### Problem statement
Your task is to return all of the entries below exactly, leaving out each picture.

### Given data
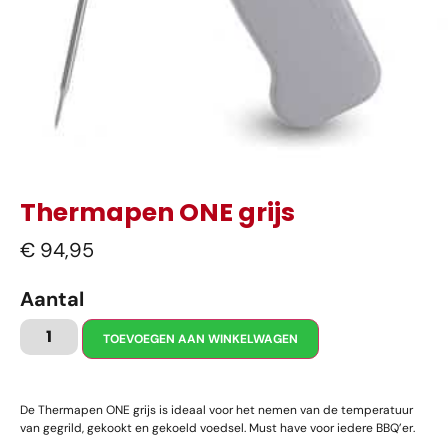
Thermapen ONE grijs
€
94,95
Aantal
TOEVOEGEN AAN WINKELWAGEN
De Thermapen ONE grijs is ideaal voor het nemen van de temperatuur
van gegrild, gekookt en gekoeld voedsel. Must have voor iedere BBQ’er.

### Expected output
Thermapen ONE grijs
€
94,95
Aantal
TOEVOEGEN AAN WINKELWAGEN
De Thermapen ONE grijs is ideaal voor het nemen van de temperatuur
van gegrild, gekookt en gekoeld voedsel. Must have voor iedere BBQ’er.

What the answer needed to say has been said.